- **ЗАДАНИЕ**
Выведите целиком текст о Ленине и политике единого рабочего фронта, не меняя в нём ни слова.

++++ ТЕКСТ ДЛЯ АНАЛИЗА

1.9. Ленин и политика единого рабочего фронта
После неудачи «мартовской акции» германских коммунистов, которая завершилась не только большой кровью, но и внутренним расколом в КПГ, компартии в большинстве стран Европы были вынуждены перейти от наступления к обороне. Стало очевидно, что империалистическая война не переросла в мировую гражданскую, население даже побежденных стран в своей массе стремилось вернуться к старому доброму прошлому, не решаясь участвовать в рискованном строительстве «светлого будущего», к которому его призывали левые радикалы. Страх перед «красной угрозой» в большинстве европейских стран отошел на второй план, в сфере международных отношений, как отмечал Ленин на Третьем конгрессе Коминтерна, установилось неустойчивое, но все же равновесие между силами капитализма и социализма[166].
В самой России усилились позиции умеренных коммунистов, практиков государственного строительства, указывавших на то, что проведение его по марксистским прописям неизбежно заканчивается кризисами и катастрофами. В исторической литературе подробно и обстоятельно анализируется деятельность РКП(б) в рамках «военного коммунизма»[167], однако в тени остается ее попытка на рубеже 1920–1921 годов создания коммунизма гражданского, т. е. безрыночной экономической системы при жесткой авторитарной власти, которая напоминала утопии казарменного социализма, предлагавшиеся еще Платоном и Кампанеллой. Поворот к нэпу был неизбежным «шагом назад», горьким признанием несбыточности надежд на одномоментный рывок к коммунизму.

++++++++
++++ ИЗВЛЕЧЁННЫЕ ЗАПИСИ

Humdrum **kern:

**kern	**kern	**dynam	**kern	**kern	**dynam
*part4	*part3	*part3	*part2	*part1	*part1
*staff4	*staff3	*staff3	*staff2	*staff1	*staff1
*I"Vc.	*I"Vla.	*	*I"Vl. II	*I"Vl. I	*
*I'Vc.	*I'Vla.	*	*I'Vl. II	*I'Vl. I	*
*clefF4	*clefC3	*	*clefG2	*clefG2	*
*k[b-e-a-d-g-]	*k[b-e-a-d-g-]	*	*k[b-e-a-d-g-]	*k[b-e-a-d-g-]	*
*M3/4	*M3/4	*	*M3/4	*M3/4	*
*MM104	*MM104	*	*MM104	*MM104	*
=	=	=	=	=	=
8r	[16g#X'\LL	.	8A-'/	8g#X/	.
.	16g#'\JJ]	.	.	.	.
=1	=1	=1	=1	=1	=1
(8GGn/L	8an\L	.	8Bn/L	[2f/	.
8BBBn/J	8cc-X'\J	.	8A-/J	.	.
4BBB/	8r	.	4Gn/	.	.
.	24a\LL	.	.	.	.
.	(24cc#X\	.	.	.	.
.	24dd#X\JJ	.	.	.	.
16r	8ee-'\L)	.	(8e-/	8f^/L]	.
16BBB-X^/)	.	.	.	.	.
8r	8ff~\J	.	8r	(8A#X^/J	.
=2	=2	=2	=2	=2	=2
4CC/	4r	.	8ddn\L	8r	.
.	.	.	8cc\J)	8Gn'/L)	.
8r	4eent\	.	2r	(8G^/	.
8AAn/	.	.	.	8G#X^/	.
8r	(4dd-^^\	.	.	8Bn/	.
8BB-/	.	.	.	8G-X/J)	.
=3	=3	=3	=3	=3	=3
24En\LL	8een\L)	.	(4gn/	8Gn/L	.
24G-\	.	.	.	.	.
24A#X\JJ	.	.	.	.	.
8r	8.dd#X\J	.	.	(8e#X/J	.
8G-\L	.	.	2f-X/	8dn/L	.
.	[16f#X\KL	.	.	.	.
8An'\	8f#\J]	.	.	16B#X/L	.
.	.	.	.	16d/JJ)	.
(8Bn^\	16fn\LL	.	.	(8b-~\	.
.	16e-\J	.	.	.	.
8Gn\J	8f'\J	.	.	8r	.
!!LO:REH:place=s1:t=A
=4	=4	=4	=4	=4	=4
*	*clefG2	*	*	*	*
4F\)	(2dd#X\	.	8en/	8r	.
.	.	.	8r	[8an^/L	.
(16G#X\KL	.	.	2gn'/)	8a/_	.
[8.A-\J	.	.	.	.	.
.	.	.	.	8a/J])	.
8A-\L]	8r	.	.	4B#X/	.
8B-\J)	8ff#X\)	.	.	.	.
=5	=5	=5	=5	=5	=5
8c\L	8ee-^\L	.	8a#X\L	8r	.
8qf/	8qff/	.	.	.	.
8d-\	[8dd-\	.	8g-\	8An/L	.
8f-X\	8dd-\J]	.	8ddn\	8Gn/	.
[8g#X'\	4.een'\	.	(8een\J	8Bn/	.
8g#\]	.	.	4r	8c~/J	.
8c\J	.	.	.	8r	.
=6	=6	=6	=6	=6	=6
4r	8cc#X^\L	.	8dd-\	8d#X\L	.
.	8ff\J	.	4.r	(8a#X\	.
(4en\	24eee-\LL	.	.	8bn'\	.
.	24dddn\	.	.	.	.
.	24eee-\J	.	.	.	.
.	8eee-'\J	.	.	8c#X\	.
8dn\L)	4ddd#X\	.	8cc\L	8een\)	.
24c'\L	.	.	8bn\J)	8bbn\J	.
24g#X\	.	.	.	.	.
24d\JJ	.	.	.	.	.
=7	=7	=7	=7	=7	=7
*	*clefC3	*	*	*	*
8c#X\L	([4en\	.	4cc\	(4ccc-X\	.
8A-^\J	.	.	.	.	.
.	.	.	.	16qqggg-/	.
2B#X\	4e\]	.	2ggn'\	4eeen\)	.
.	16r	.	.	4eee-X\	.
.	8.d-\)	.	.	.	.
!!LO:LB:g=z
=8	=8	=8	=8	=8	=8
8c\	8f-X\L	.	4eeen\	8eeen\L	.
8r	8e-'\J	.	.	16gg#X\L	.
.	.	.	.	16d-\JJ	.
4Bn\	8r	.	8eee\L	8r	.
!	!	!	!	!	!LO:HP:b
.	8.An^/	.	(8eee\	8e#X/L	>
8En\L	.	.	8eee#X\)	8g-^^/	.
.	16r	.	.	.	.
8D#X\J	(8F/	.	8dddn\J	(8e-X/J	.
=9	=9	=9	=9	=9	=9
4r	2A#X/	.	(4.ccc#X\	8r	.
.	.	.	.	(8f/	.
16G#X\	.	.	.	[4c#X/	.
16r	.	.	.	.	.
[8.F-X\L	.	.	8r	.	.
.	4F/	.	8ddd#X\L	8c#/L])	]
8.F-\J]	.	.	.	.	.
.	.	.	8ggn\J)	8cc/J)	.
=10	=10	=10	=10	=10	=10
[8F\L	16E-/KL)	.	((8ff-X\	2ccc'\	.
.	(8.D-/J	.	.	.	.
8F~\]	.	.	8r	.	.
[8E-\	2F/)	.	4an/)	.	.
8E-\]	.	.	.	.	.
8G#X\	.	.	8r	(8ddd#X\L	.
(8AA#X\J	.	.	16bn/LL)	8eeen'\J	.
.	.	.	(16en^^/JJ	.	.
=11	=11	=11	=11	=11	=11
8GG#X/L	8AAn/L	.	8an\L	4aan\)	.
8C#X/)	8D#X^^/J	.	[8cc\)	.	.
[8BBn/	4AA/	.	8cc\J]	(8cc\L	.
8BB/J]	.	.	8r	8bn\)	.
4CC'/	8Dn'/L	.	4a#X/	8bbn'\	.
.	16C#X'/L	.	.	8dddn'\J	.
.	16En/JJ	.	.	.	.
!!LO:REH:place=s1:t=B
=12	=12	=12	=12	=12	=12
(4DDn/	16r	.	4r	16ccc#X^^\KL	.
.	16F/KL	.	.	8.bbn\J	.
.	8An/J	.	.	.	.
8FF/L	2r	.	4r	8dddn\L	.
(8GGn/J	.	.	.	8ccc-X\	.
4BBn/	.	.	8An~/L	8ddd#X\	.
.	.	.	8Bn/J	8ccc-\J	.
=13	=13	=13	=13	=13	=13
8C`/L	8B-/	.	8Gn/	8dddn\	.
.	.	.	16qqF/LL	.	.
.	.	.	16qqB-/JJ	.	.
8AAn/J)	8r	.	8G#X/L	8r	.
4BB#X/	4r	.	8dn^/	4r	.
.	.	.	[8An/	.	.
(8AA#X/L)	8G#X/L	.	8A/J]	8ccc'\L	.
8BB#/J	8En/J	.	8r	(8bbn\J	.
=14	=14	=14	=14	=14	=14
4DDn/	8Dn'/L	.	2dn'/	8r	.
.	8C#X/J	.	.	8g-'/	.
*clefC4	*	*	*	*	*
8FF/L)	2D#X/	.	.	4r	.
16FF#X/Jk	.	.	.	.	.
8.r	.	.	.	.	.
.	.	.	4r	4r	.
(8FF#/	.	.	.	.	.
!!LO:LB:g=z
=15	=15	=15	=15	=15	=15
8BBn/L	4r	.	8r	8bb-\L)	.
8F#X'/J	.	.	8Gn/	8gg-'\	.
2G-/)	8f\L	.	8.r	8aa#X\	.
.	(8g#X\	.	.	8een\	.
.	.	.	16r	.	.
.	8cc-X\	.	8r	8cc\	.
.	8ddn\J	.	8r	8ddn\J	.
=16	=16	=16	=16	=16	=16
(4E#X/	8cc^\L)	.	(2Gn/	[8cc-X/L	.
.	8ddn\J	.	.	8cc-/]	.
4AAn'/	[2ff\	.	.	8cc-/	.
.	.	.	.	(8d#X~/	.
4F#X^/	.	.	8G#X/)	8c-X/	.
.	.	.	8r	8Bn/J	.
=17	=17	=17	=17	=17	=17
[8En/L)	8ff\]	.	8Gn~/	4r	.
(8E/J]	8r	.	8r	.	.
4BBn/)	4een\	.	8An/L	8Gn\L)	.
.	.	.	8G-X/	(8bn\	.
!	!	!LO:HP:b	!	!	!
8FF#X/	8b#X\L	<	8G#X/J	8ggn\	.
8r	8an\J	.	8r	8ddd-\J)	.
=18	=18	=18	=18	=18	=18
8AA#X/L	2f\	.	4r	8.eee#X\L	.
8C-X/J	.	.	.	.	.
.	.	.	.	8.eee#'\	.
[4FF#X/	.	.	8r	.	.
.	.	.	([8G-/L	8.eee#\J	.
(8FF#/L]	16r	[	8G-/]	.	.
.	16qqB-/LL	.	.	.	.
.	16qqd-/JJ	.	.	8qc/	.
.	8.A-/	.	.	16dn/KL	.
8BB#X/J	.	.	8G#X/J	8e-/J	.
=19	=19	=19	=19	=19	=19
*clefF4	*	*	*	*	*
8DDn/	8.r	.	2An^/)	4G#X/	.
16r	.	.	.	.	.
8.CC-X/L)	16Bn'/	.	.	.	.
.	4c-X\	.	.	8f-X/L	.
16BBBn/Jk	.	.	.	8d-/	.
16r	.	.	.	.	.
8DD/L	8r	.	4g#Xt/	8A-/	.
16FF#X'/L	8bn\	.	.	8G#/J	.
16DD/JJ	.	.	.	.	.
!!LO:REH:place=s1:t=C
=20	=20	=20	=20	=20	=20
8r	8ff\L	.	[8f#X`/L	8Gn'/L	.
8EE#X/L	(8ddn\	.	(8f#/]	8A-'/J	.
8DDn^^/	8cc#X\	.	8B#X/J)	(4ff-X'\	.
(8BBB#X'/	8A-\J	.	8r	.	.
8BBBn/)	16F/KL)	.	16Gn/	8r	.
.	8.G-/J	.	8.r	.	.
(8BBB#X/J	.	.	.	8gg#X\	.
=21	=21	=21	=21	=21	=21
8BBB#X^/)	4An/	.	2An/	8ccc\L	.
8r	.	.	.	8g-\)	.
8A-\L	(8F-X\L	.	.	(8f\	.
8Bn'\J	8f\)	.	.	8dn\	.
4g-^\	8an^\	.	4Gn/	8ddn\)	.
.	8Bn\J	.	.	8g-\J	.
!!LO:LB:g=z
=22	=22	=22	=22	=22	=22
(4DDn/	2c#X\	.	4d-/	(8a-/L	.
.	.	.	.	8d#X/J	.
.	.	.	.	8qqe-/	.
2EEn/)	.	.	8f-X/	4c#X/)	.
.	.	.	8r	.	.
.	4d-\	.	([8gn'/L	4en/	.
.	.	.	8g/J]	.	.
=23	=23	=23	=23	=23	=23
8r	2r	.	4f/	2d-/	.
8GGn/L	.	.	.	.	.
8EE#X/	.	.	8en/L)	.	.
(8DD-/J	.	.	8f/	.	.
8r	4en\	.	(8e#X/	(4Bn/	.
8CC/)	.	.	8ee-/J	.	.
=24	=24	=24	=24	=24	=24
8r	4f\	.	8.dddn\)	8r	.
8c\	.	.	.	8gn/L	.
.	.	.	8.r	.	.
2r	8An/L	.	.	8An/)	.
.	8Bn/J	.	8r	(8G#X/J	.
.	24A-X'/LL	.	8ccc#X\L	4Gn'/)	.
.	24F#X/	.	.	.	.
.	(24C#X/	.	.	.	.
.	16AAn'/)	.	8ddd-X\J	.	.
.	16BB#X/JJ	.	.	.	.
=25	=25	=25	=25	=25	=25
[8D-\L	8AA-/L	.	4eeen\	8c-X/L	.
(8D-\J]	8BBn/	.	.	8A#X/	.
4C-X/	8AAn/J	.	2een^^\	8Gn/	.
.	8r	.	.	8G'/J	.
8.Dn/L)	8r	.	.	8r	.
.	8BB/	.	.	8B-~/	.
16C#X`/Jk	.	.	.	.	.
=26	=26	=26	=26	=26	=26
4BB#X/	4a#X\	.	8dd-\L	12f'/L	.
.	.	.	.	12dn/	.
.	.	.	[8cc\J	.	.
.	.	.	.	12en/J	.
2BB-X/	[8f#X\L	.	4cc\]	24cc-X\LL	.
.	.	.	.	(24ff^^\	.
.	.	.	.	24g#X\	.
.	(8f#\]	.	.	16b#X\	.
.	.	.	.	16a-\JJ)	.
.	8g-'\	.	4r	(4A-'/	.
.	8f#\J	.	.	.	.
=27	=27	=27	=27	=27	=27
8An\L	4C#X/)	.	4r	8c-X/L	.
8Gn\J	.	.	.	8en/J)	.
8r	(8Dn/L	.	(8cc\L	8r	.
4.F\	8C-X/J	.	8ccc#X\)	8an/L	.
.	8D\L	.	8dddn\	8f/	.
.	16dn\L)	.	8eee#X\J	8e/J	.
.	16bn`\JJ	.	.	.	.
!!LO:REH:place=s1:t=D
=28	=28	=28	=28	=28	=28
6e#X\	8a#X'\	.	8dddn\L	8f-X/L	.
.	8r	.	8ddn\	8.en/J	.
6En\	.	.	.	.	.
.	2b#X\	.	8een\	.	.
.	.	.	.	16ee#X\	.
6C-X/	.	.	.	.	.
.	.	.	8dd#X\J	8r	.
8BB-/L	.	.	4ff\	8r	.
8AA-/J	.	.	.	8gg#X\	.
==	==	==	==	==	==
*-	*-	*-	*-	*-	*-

++++++++

- **ОЖИДАЕМЫЙ ОТВЕТ**
1.9. Ленин и политика единого рабочего фронта
После неудачи «мартовской акции» германских коммунистов, которая завершилась не только большой кровью, но и внутренним расколом в КПГ, компартии в большинстве стран Европы были вынуждены перейти от наступления к обороне. Стало очевидно, что империалистическая война не переросла в мировую гражданскую, население даже побежденных стран в своей массе стремилось вернуться к старому доброму прошлому, не решаясь участвовать в рискованном строительстве «светлого будущего», к которому его призывали левые радикалы. Страх перед «красной угрозой» в большинстве европейских стран отошел на второй план, в сфере международных отношений, как отмечал Ленин на Третьем конгрессе Коминтерна, установилось неустойчивое, но все же равновесие между силами капитализма и социализма[166].
В самой России усилились позиции умеренных коммунистов, практиков государственного строительства, указывавших на то, что проведение его по марксистским прописям неизбежно заканчивается кризисами и катастрофами. В исторической литературе подробно и обстоятельно анализируется деятельность РКП(б) в рамках «военного коммунизма»[167], однако в тени остается ее попытка на рубеже 1920–1921 годов создания коммунизма гражданского, т. е. безрыночной экономической системы при жесткой авторитарной власти, которая напоминала утопии казарменного социализма, предлагавшиеся еще Платоном и Кампанеллой. Поворот к нэпу был неизбежным «шагом назад», горьким признанием несбыточности надежд на одномоментный рывок к коммунизму.